We analytically extend the 5D Myers–Perry metric through the event and Cauchy horizons by defining Eddington–Finkelstein-type coordinates. Then, we use the orthonormal frame formalism to formulate and perform separation of variables on the massive Dirac equation, and analyse the asymptotic behaviour at the horizons and at infinity of the solutions to the radial ordinary differential equation (ODE) thus obtained.
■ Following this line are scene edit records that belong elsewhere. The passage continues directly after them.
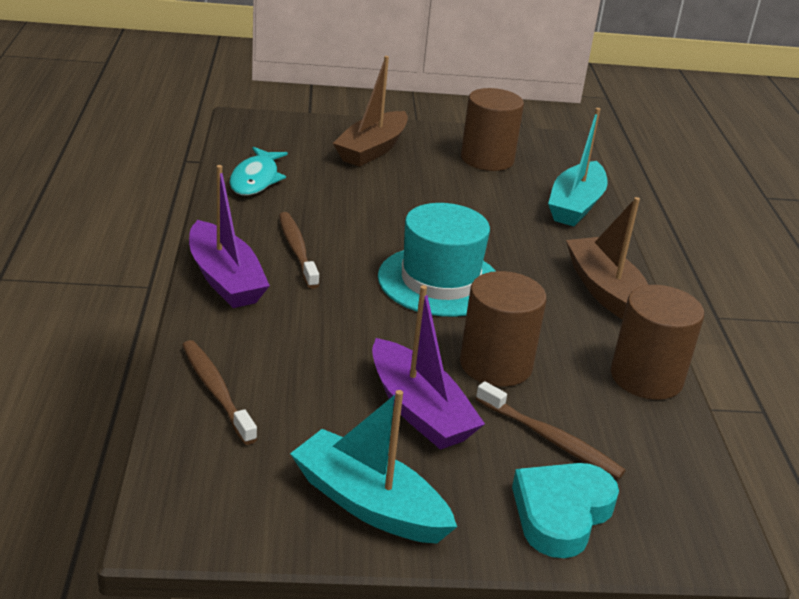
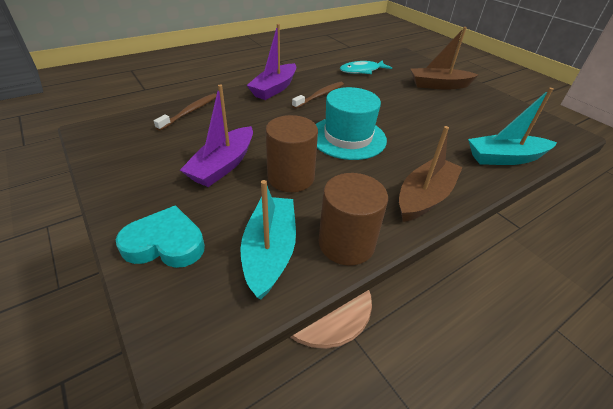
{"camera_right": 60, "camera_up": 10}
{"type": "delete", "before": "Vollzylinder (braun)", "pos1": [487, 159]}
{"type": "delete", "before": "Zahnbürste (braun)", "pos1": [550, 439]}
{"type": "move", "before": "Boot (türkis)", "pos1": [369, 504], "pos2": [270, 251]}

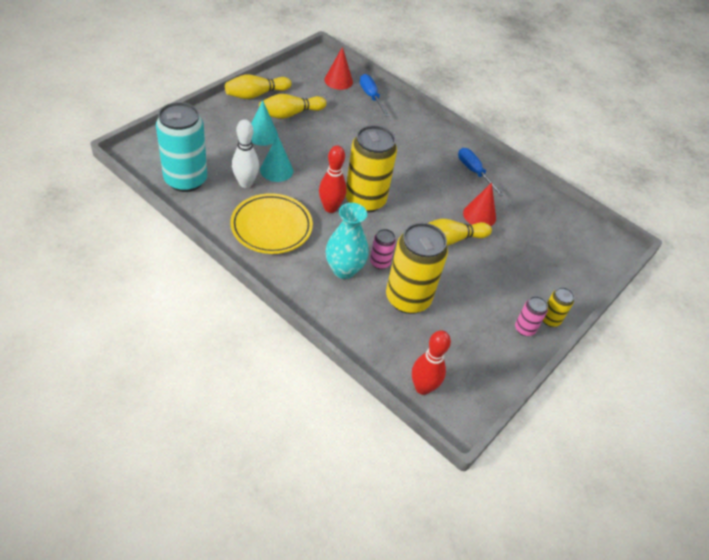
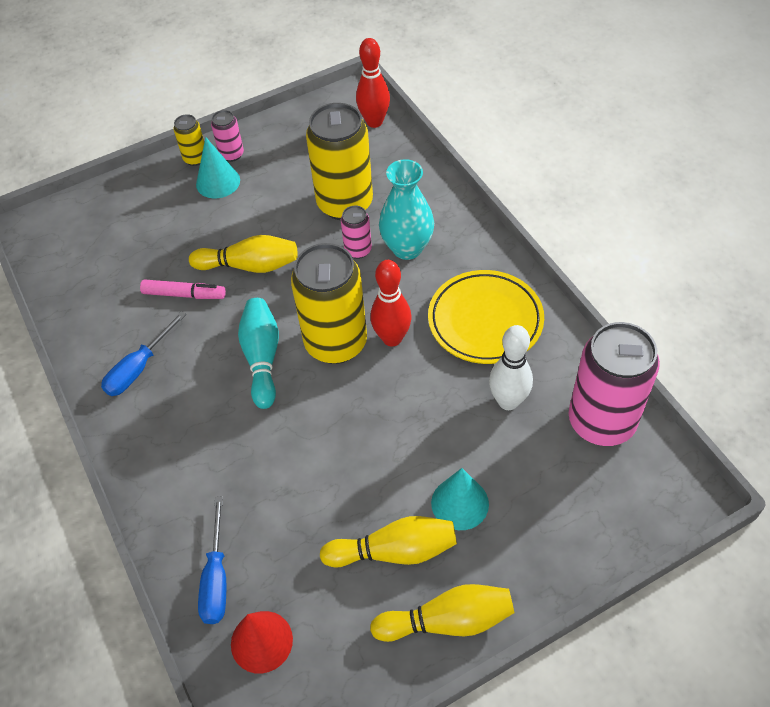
{"camera_right": -150, "camera_up": 5}
{"type": "recolor", "before": "Dose (türkis)", "after": "Dose (rosa)", "pos1": [186, 180], "pos2": [601, 421]}
{"type": "move", "before": "Kegel (türkis)", "pos1": [276, 170], "pos2": [218, 182]}
{"type": "rotate", "before": "Schraubenzieher (blau)", "pos1": [474, 172], "pos2": [139, 368], "turn": 45}
{"type": "replace", "before": "Kegel (rot)", "after": "Filzstift (rosa)", "pos1": [479, 215], "pos2": [184, 294]}
{"type": "insert", "after": "Bowlingkegel (türkis)", "pos2": [262, 358]}

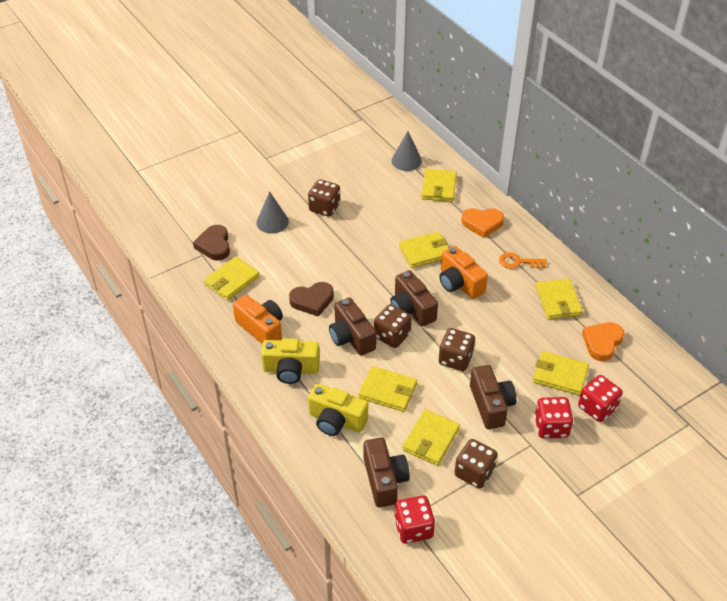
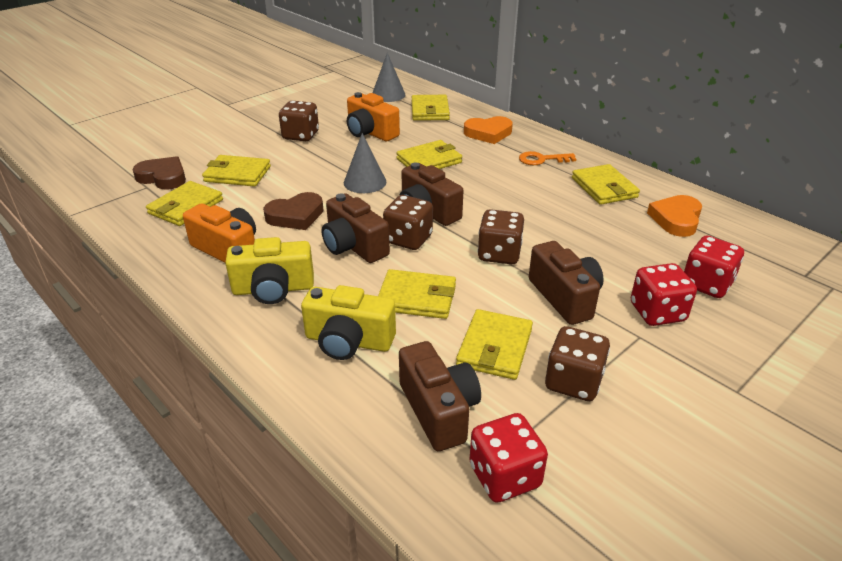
{"camera_right": -10, "camera_up": -10}
{"type": "move", "before": "Kegel (grau)", "pos1": [272, 222], "pos2": [365, 182]}
{"type": "rotate", "before": "Herz (braun)", "pos1": [214, 245], "pos2": [163, 177], "turn": 135}
{"type": "move", "before": "Kamera (orange)", "pos1": [459, 283], "pos2": [370, 132]}
{"type": "move", "before": "Geldbörse (gelb)", "pos1": [560, 375], "pos2": [237, 174]}

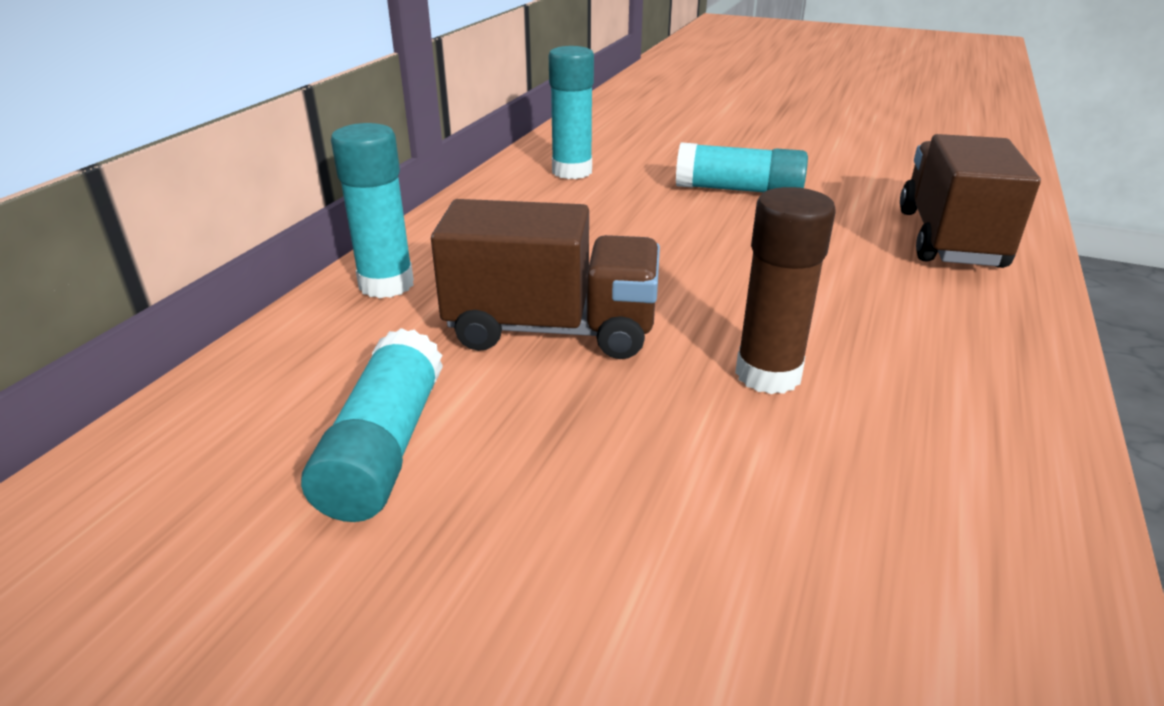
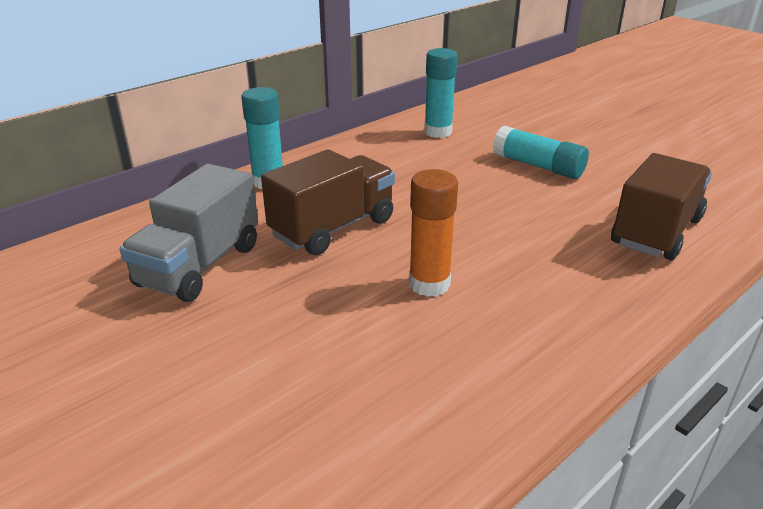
{"camera_right": 25, "camera_up": 0}
{"type": "recolor", "before": "Klebestift (braun)", "after": "Klebestift (orange)", "pos1": [768, 375], "pos2": [429, 284]}
{"type": "rotate", "before": "Lastwagen (braun)", "pos1": [552, 329], "pos2": [333, 228], "turn": -75}
{"type": "replace", "before": "Klebestift (türkis)", "after": "Lastwagen (grau)", "pos1": [384, 448], "pos2": [199, 265]}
Using the essential self-adjointness result of Finster–Röken and Stone’s formula, we obtain an integral spectral representation of the Dirac propagator for spinors with low masses and suitably bounded frequency spectra in terms of resolvents of the Dirac Hamiltonian, which can in turn be expressed in terms of Green’s functions of the radial ODE.

我们通过定义爱丁顿-芬克尔斯坦型坐标，分析性地将 5D 迈尔斯-佩里度量扩展到事件和柯西视界。然后，我们使用正交框架形式对大规模狄拉克方程进行公式化和变量分离，并分析由此获得的径向常微分方程（ODE）的解在视界和无穷远处的渐近行为。利用 Finster–Röken 和 Stone 公式的本质自伴性结果，我们获得了低质量旋量的狄拉克传播子的积分谱表示，以及根据狄拉克哈密顿量的解算子的适当有界频谱，这又可以表示为就径向 ODE 的格林函数而言。